Studio album by Khaled
- Released: March 30, 2009
- Recorded: 2008—2009
- Studio: Studio Davout (Paris)
- Genre: Raï
- Length: 73:43
- Label: Wrasse; AZ;
- Producer: Martin Meissonnier

Khaled chronology
| Best of Khaled (2007) | Liberté (2009) | C'est la vie (2012) |

= Liberté (Khaled album) =

Liberté is the sixth studio album by Khaled. Released in 2009, the album is Khaled's first studio album to feature original material following a five-year hiatus.

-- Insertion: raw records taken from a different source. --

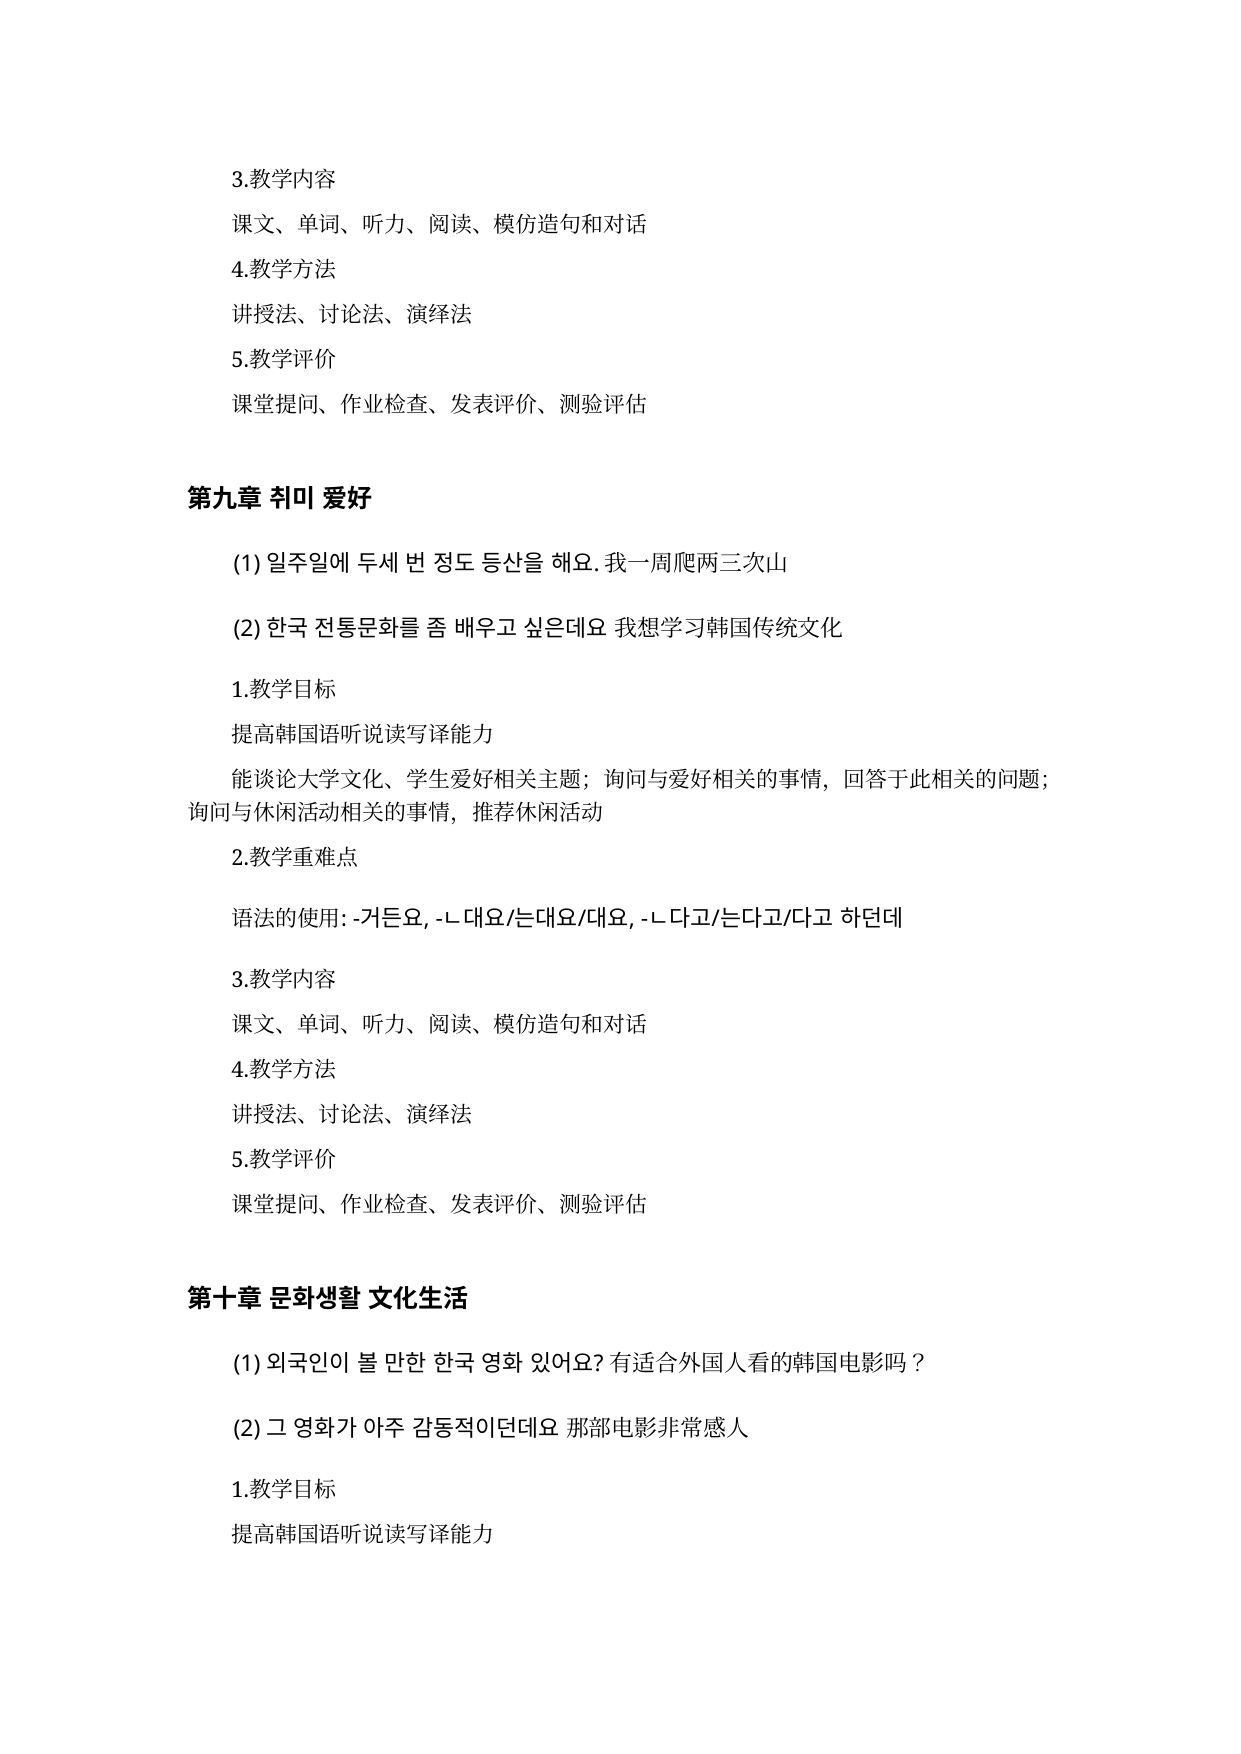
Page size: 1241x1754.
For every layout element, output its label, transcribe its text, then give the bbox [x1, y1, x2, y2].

text 5.教学评价 [187, 342, 1053, 374]
text 第十章 문화생활 文化生活 [187, 1264, 1053, 1329]
text 讲授法、讨论法、演绎法 [187, 297, 1053, 329]
text 5.教学评价 [187, 1142, 1053, 1174]
text 第九章 취미 爱好 [187, 464, 1053, 529]
text 4.教学方法 [187, 1052, 1053, 1084]
text 1.教学目标 [187, 1472, 1053, 1504]
text 课堂提问、作业检查、发表评价、测验评估 [187, 1187, 1053, 1219]
text (2) 그 영화가 아주 감동적이던데요 那部电影非常感人 [187, 1394, 1053, 1459]
text 提高韩国语听说读写译能力 [187, 717, 1053, 749]
text 讲授法、讨论法、演绎法 [187, 1097, 1053, 1129]
text 3.教学内容 [231, 162, 1053, 194]
text 课文、单词、听力、阅读、模仿造句和对话 [231, 207, 1053, 239]
text 语法的使用: -거든요, -ㄴ대요/는대요/대요, -ㄴ다고/는다고/다고 하던데 [231, 884, 1053, 949]
text 4.教学方法 [187, 252, 1053, 284]
text 2.教学重难点 [187, 839, 1053, 872]
text 课文、单词、听力、阅读、模仿造句和对话 [231, 1007, 1053, 1039]
text (2) 한국 전통문화를 좀 배우고 싶은데요 我想学习韩国传统文化 [187, 594, 1053, 659]
text 课堂提问、作业检查、发表评价、测验评估 [187, 387, 1053, 419]
text (1) 외국인이 볼 만한 한국 영화 있어요? 有适合外国人看的韩国电影吗？ [187, 1329, 1053, 1394]
text 1.教学目标 [187, 672, 1053, 704]
text 能谈论大学文化、学生爱好相关主题；询问与爱好相关的事情，回答于此相关的问题；询问与休闲活动相关的事情，推荐休闲活动 [187, 762, 1053, 827]
text (1) 일주일에 두세 번 정도 등산을 해요. 我一周爬两三次山 [187, 529, 1053, 594]
text 3.教学内容 [231, 962, 1053, 994]
text 提高韩国语听说读写译能力 [187, 1517, 1053, 1549]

The Guardian, Friday 8 May 2009, in reviewing the CD, commenced with the comment that "Khaled, the "king of Rai", became a celebrity across Europe and the Middle East in the early 1990s, provoking scenes worthy of Beatlemania..." and noted that the new CD continued his "growing interest in acoustic styles".

==Critical reception==

The album marks a shift to a more acoustic Raï orientated sound. However, in contrast to his previous work, the album incorporates elements of Gnawa music, as seen on the track "Gnaoui. It also features Egyptian string performances recorded in Cairo. The album was recorded in the studio under live conditions to replicate the energy of his live performances.

Professional ratings
Review scores
| Source | Rating |
| Allmusic | Star Half star |
| The Guardian | Star |
| The Daily Telegraph | Star |

==Composition==
The meaning of the title track "Liberté" has been described by the artist as the attainment of freedom at the cost of ones innocence. Khaled describes "Sidi Rabbi" as a prayer for repentance for any pain he has caused to his parents. The album features two covers two songs by the Algerian artist Blaoui Houari; "Zabana" and "Papa". Zabana is a tribute to Ahmed Zabana, the first man to be executed by the French in Oran during the Algerian War of Independence; whereas "Papa" is a tribute to the memory of his late father and was co-written with French musician Philippe Gouadin.

==Live performance==
On November 21, 2009, Khaled performed tracks from the album at the MGM Grand Las Vegas.

==Track listing==
1. "Hiya Ansadou (Intro)" - 1:23
2. "Hiya Ansadou" - 4:49
3. "Raikoum (Intro)" - 1:20
4. "Raikoum" - 4:50
5. "Ya Bouya Kirani" - 6:23
6. "Gnaoui" - 5:39
7. "Zabana" - 8:19
8. "Liberté (Intro)" - 2:41
9. "Liberté" - 4:33
10. "Ghadni Soghri"
11. "Sidi Rabbi" - 5:35
12. "Yamina (Intro)" - 2:27
13. "Yamina" - 4:20
14. "Papa" - 5:24
15. "Maghboune" - 4:48
16. "Mimoune (Intro)" - 1:12
17. "Mimoune" - 4:54

The booklet of the French release on AZ contains French translations, but not the Arabic sung texts.